=== Exercise directions ===
Copy the material below line for line, keeping every character, symbol, and line break unchanged.

=== Task inputs ===
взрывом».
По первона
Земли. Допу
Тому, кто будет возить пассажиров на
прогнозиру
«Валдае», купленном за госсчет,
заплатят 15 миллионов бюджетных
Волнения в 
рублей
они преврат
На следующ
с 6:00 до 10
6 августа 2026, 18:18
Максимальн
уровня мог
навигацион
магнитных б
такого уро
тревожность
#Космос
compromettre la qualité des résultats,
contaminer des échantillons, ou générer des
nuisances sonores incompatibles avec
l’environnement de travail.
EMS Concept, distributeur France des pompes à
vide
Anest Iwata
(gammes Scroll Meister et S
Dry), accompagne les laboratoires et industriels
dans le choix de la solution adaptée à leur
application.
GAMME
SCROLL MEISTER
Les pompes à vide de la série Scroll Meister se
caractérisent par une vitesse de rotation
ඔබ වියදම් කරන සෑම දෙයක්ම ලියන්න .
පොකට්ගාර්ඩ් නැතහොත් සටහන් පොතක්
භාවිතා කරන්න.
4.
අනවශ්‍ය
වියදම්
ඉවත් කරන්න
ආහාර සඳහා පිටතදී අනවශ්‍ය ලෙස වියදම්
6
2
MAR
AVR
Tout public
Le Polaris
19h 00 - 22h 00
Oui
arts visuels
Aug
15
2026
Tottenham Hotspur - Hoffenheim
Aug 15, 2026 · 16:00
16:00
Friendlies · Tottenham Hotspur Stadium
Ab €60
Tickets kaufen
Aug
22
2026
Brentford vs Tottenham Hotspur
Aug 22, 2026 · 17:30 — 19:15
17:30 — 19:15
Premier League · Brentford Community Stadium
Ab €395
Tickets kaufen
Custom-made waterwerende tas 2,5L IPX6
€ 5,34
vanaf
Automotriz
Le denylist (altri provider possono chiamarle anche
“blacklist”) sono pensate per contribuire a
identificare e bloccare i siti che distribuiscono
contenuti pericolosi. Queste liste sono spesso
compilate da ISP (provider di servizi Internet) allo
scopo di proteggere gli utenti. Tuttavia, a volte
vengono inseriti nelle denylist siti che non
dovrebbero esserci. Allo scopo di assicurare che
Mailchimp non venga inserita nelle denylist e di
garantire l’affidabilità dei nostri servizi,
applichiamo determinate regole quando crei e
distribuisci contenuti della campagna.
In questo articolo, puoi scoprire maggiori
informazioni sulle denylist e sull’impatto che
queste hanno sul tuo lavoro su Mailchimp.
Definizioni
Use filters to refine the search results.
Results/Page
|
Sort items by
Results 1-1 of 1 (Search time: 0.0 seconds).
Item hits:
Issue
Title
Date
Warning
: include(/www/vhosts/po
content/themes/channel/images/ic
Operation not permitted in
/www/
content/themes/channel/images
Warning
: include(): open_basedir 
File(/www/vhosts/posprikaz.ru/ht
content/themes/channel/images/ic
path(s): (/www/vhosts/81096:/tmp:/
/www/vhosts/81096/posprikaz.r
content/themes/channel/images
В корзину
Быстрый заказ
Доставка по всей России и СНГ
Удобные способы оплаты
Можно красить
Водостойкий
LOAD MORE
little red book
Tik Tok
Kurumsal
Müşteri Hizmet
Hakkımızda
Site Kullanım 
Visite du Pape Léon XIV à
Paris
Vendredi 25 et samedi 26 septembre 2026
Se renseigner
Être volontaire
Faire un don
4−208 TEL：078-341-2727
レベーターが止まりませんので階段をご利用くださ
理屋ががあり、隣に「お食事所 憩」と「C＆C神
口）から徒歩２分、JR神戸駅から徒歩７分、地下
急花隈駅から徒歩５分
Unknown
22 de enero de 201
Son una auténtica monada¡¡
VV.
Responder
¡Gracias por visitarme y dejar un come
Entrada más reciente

=== Finished task ===
взрывом».
По первона
Земли. Допу
Тому, кто будет возить пассажиров на
прогнозиру
«Валдае», купленном за госсчет,
заплатят 15 миллионов бюджетных
Волнения в 
рублей
они преврат
На следующ
с 6:00 до 10
6 августа 2026, 18:18
Максимальн
уровня мог
навигацион
магнитных б
такого уро
тревожность
#Космос
compromettre la qualité des résultats,
contaminer des échantillons, ou générer des
nuisances sonores incompatibles avec
l’environnement de travail.
EMS Concept, distributeur France des pompes à
vide
Anest Iwata
(gammes Scroll Meister et S
Dry), accompagne les laboratoires et industriels
dans le choix de la solution adaptée à leur
application.
GAMME
SCROLL MEISTER
Les pompes à vide de la série Scroll Meister se
caractérisent par une vitesse de rotation
ඔබ වියදම් කරන සෑම දෙයක්ම ලියන්න .
පොකට්ගාර්ඩ් නැතහොත් සටහන් පොතක්
භාවිතා කරන්න.
4.
අනවශ්‍ය
වියදම්
ඉවත් කරන්න
ආහාර සඳහා පිටතදී අනවශ්‍ය ලෙස වියදම්
6
2
MAR
AVR
Tout public
Le Polaris
19h 00 - 22h 00
Oui
arts visuels
Aug
15
2026
Tottenham Hotspur - Hoffenheim
Aug 15, 2026 · 16:00
16:00
Friendlies · Tottenham Hotspur Stadium
Ab €60
Tickets kaufen
Aug
22
2026
Brentford vs Tottenham Hotspur
Aug 22, 2026 · 17:30 — 19:15
17:30 — 19:15
Premier League · Brentford Community Stadium
Ab €395
Tickets kaufen
Custom-made waterwerende tas 2,5L IPX6
€ 5,34
vanaf
Automotriz
Le denylist (altri provider possono chiamarle anche
“blacklist”) sono pensate per contribuire a
identificare e bloccare i siti che distribuiscono
contenuti pericolosi. Queste liste sono spesso
compilate da ISP (provider di servizi Internet) allo
scopo di proteggere gli utenti. Tuttavia, a volte
vengono inseriti nelle denylist siti che non
dovrebbero esserci. Allo scopo di assicurare che
Mailchimp non venga inserita nelle denylist e di
garantire l’affidabilità dei nostri servizi,
applichiamo determinate regole quando crei e
distribuisci contenuti della campagna.
In questo articolo, puoi scoprire maggiori
informazioni sulle denylist e sull’impatto che
queste hanno sul tuo lavoro su Mailchimp.
Definizioni
Use filters to refine the search results.
Results/Page
|
Sort items by
Results 1-1 of 1 (Search time: 0.0 seconds).
Item hits:
Issue
Title
Date
Warning
: include(/www/vhosts/po
content/themes/channel/images/ic
Operation not permitted in
/www/
content/themes/channel/images
Warning
: include(): open_basedir 
File(/www/vhosts/posprikaz.ru/ht
content/themes/channel/images/ic
path(s): (/www/vhosts/81096:/tmp:/
/www/vhosts/81096/posprikaz.r
content/themes/channel/images
В корзину
Быстрый заказ
Доставка по всей России и СНГ
Удобные способы оплаты
Можно красить
Водостойкий
LOAD MORE
little red book
Tik Tok
Kurumsal
Müşteri Hizmet
Hakkımızda
Site Kullanım 
Visite du Pape Léon XIV à
Paris
Vendredi 25 et samedi 26 septembre 2026
Se renseigner
Être volontaire
Faire un don
4−208 TEL：078-341-2727
レベーターが止まりませんので階段をご利用くださ
理屋ががあり、隣に「お食事所 憩」と「C＆C神
口）から徒歩２分、JR神戸駅から徒歩７分、地下
急花隈駅から徒歩５分
Unknown
22 de enero de 201
Son una auténtica monada¡¡
VV.
Responder
¡Gracias por visitarme y dejar un come
Entrada más reciente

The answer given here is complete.